Se la questione non fosse seria e per certi aspetti drammatica, per quello che è successo oggi in Parlamento a John Elkann si potrebbe prendere in prestito dal gergo giovanile un termine sempre più in voga come dissing. Un anglicismo che ormai è diventato moneta corrente nel linguaggio parlato e giornalistico grazie a degli scontri ad altissima tensione tra vip che occupano sempre maggiore spazio nella cronaca.

Elemento fondamentale che differenzia il dissing dalla canonica rissa verbale, è che l'obiettivo delle critiche non possa reagire immediatamente in quanto non presente, e che molti altre voci si aggiungano a quella iniziale, a completare il più classico dei “tutti contro uno”. Ma in ballo, in questo caso, non c'è l'orgoglio e la rispettabilità di questo o quel vip, bensì il futuro di un intero comparto economico e di migliaia di posti di lavoro.

Le commissioni Attività produttive e Industria di Camera e Senato, si sono riunite per ascoltare i sindacati in merito alla situazione critica del gruppo automobilistico franco-italiano e del settore automotive in generale, che sta scontando una flessione così netta da aver già provocato, ad esempio in Germania, la chiusura di alcuni stabilimenti che si pensavano immuni da tali esiti.

Dopo aver ascoltato giorni fa l'ad Tavares, criticato da più parti per una certa reticenza e ambiguità sul nodo dei licenziamenti, i due presidenti di commissione Claudio Fazzone e Alberto Gusmeroli avevano chiesto anche ad Elkann di riferire sulla situazione, con un focus maggiore sull'Italia, vedendosi però opporre un rifiuto abbastanza liquidatorio, giustificato con la mancanza di “novità” da quanto già detto dall'Ad e con una prossimo incontro col governo a Palazzo Chigi. Una risposta che non è piaciuta e che ha innescato un fuoco di fila di dichiarazioni al vetriolo contro il presidente di Stellantis, che per la prima volta dall'inizio della legislatura hanno visto concordi tutte le forze politiche, da Avs a Fratelli d’Italia. 

Il capogruppo di Fratelli d'Italia alla Camera, Tommaso Foti, ha affermato che «è gravissimo che John Elkann non voglia venire a riferire in Parlamento, anche perché, fino a prova contraria, la vicenda Stellantis riguarda la tradizione dell'automotive italiano». «È sconcertante», ha aggiunto, «che l'erede di chi è stato molto bravo a socializzare le perdite e privatizzare gli utili della Fiat snobbi il Parlamento». Ancor più duri i toni utilizzati dalla Lega, che in una nota ufficiale ha parlato di «vergognosa offesa alle istituzioni: prima Stellantis prende i soldi e scappa all'Estero, ora John Elkann diserta il Parlamento. La sua presenza è un obbligo, non solo morale, per rendere conto al Paese di una gestione scellerata nonostante gli enormi contributi pubblici». Al centro, anche Carlo Calenda non lesina severe critiche (e nel suo caso non è la prima volta) ad Elkann, chiedendogli di «rispondere delle cose che ha detto davanti al popolo italiano».

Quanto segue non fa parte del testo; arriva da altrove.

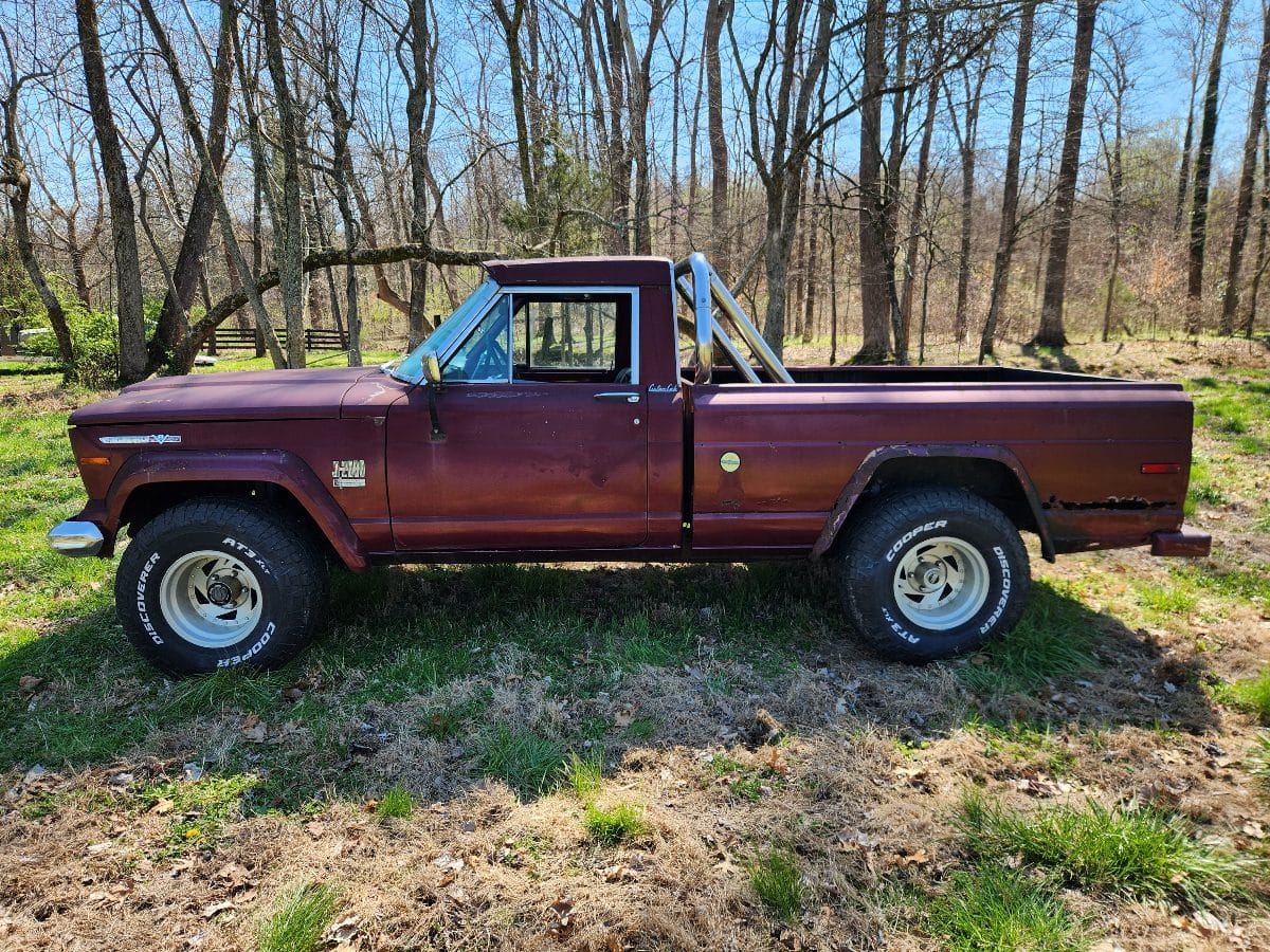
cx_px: 635
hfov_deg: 73.9
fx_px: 844
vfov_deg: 58.9
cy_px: 476
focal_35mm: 23
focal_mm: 5.4
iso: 20
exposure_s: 1/395
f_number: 1.8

A sinistra, la segretaria del Pd Elly Schlein ha sottolineato che l'atteggiamento di Elkann, che «si è sottratto al confronto», è «da stigmatizzare», mentre Nicola Fratoianni, di Avs, concordando con quanti hanno usato i toni più duri, ha addirittura fatto i complimenti al presidente leghista della Camera, Lorenzo Fontana, per aver difeso le prerogative del Parlamento biasimando Elkann per il suo rifiuto: «Rivolgersi così al Parlamento», ha detto Fratoianni, «è francamente inaccettabile. Ho avuto modo ieri di apprezzare le parole del presidente della Camera, Lorenzo Fontana, che non solo hanno rinnovato questo invito a presentarsi in questo palazzo ma stigmatizzato un comportamento che rischia di configurarsi molto grave». Una richiesta che ha ufficialmente rinnovato Gusmeroli, che mai come in questo caso ha potuto parlare come un sol uomo di fronte ai vertici di Stellantis.